How to protect your company against risk

How to protect your company against risk

 John Crawley, an esteemed international trainer in risk management, speaks to the GCC BDI about companies can steel themselves against risk

What are the main corporate risks facing GCC firms currently?

Boards and CEOs often ask me about what their main risks are. I always start by reminding them of the definition of risk (ISO31000), which is “the effect of uncertainty on the achievement of their objectives”. This helps anchor the question back to their business objectives and therefore narrow the universe of risks that they are exposed to.

A deep dive into the business objectives will identify the key internal risks, which will usually revolve around ‘People, Process and Place of business’.

External risks need a deeper understanding of external market forces – many of which the business has little control over so their risk mitigation options are more limited. As well as general political, economic and social influences, the GCC area is currently dealing with some specific risks such as reducing dependency on oil revenues and geopolitical issues.

 What are your top line corporate governance suggestions for risk-proofing companies?

There is a simple mantra I use in organisations: “Deviating from the expected – See it, Say it, Sort it”. To make this work there needs to be a governance regime in place. That regime needs the following:

  1. Board buy-in to risk management – Tone from the Top
  2. The appointment of a CRO – with a reporting line to the Board or Audit/Risk Sub-Committee
  3. A risk policy statement
  4. A risk register
  5. Clear roles and responsibilities
  6. A way for the board to seek risk assurance about the level of risk in their organisation.

Are there any aspects of GCC culture or legalisation that should be considered when managing risk in GCC firms?

All the GCC regulators place great emphasis on risk management. Risk management depends on a sound organisation culture of positive attitudes and professional behaviours which lead to a strong culture. This transcends regions.

Risk management is influenced by local legislation (which is usually general), local regulation (which will be industry-specific and usually focused) and international best practice (the most popular is ISO31000 on Risk).

Given the recent GCC conflict and standoffs, how does one factor in geopolitical risk in companies?

Geopolitical risks are prevalent worldwide. Organisations should focus on how these risks impact their business objectives. From this position they can then assess the magnitude of the geopolitical risk. They will usually find that they have very little control over these risks in advance so tend to focus on what they would do if afterwards if they seriously impact them.

How are corporate governance and risk management related?

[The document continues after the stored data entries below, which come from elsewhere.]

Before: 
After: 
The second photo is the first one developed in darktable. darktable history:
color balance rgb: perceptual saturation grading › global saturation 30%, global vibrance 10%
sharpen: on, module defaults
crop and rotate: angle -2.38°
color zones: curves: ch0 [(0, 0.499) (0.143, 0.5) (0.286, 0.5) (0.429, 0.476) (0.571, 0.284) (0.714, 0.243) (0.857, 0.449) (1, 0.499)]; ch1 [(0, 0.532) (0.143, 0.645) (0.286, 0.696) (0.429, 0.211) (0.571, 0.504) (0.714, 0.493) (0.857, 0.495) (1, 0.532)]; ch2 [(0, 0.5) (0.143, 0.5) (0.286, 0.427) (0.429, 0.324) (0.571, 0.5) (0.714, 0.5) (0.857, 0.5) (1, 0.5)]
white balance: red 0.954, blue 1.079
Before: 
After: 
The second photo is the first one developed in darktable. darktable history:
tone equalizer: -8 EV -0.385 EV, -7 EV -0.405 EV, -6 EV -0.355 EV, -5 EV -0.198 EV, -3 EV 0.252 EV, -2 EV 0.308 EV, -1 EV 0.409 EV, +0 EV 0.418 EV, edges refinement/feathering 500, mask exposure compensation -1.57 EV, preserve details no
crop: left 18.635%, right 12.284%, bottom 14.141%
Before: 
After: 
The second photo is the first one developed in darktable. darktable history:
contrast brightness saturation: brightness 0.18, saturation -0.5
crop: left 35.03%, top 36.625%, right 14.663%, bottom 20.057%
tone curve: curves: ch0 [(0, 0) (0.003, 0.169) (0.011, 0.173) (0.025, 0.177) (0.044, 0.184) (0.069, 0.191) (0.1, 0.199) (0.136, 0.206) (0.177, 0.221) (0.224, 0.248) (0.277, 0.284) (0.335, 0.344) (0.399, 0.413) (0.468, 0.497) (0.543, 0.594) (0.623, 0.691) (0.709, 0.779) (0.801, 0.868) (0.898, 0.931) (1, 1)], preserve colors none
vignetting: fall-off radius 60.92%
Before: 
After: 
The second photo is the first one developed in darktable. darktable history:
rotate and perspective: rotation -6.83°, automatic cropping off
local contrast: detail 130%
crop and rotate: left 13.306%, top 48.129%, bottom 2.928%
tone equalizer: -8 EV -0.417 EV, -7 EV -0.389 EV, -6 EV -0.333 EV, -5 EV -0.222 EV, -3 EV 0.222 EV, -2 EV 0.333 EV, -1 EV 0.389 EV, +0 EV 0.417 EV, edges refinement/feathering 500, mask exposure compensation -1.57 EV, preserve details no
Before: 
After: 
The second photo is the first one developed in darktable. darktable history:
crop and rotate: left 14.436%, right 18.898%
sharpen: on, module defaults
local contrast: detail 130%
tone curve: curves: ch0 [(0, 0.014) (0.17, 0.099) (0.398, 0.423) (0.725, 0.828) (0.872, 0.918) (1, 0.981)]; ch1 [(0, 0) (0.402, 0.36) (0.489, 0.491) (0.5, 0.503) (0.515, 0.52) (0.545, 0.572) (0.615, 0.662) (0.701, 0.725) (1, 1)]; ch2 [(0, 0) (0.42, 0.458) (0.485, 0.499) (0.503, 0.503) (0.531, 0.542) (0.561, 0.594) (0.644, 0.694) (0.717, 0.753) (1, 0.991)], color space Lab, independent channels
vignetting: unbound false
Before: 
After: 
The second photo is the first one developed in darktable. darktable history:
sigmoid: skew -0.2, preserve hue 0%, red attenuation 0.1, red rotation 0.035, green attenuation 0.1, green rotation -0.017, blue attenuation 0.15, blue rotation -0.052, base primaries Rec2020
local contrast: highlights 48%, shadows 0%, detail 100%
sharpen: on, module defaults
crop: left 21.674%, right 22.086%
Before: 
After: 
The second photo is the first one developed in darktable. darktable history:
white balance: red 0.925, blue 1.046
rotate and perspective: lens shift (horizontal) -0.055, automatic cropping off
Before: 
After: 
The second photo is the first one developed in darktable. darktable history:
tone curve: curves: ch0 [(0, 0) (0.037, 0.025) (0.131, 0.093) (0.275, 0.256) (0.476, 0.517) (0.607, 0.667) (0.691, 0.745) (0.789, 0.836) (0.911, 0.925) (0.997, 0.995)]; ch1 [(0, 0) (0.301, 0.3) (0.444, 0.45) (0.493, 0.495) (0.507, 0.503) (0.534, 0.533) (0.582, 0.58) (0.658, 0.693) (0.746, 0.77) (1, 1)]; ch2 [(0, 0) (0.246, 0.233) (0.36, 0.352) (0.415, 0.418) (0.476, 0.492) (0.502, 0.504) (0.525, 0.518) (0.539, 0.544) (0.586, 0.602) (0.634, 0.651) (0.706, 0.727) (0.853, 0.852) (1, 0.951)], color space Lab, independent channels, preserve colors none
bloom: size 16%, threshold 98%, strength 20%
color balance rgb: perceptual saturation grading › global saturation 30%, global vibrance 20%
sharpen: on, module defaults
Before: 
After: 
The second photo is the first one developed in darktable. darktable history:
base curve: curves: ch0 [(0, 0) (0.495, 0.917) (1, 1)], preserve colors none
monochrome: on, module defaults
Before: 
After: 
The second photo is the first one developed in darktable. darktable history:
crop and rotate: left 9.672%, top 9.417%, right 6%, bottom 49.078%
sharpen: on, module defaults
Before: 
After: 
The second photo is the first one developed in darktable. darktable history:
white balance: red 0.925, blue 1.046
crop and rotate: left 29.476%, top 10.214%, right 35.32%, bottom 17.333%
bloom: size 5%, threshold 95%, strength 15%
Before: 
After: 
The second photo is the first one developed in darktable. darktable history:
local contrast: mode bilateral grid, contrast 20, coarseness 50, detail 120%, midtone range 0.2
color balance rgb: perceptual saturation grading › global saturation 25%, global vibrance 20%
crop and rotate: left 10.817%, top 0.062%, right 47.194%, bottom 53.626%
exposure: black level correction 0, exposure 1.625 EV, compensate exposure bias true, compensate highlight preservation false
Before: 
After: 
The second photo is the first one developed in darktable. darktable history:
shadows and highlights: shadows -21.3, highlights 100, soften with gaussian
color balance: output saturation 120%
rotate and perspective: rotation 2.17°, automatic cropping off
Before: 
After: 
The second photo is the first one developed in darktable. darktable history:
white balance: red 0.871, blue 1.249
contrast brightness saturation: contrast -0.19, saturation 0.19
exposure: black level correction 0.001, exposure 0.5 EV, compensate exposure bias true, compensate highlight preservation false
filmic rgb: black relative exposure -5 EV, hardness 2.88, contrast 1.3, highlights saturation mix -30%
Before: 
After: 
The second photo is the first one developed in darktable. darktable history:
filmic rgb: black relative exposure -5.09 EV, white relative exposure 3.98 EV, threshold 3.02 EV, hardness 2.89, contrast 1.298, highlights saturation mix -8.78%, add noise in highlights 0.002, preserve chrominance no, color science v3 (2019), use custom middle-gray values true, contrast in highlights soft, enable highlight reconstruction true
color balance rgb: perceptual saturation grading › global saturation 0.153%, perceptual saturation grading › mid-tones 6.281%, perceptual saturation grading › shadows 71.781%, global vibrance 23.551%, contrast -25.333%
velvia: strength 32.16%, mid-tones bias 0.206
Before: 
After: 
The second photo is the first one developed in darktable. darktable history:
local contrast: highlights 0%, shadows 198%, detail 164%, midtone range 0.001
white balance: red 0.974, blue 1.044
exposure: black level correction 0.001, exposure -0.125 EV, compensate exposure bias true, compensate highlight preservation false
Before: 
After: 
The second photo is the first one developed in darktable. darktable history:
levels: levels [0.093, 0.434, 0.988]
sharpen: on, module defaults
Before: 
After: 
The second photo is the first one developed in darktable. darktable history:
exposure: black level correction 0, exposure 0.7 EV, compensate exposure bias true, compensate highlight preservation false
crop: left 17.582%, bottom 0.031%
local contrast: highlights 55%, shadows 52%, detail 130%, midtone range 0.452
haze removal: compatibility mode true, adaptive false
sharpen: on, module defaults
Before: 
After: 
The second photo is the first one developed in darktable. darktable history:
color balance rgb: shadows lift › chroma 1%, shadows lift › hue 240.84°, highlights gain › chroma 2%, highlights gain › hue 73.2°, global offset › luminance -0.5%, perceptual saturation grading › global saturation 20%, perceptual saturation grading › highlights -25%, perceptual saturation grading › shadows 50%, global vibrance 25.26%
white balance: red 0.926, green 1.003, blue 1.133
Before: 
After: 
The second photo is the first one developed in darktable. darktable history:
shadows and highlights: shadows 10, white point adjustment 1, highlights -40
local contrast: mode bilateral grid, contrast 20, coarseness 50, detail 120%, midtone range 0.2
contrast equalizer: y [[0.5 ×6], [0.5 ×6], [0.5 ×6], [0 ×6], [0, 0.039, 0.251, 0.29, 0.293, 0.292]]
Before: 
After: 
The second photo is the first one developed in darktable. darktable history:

Corporate governance is about “doing things right and doing the right thing”. Risk is about seeing the deviations from what is expected in an organisation (the “right”) and then saying it and sorting it.


More about John Crawley:

John Crawley (FCCA CIRM CMC) is an energetic leader with a proven track record in driving business growth, leading edge risk-management training and business turnaround.
Crawley is currently the financial advisor to a number of public and private sector organisations in several jurisdictions and an international expert risk trainer for the Institute of Risk Management.
An accountant by trade, Crawley has run and advised businesses in both the private and public sector since 2003. Prior to that John spent 23 years, in various executive positions, with the Ulster Bank/NatWest Group.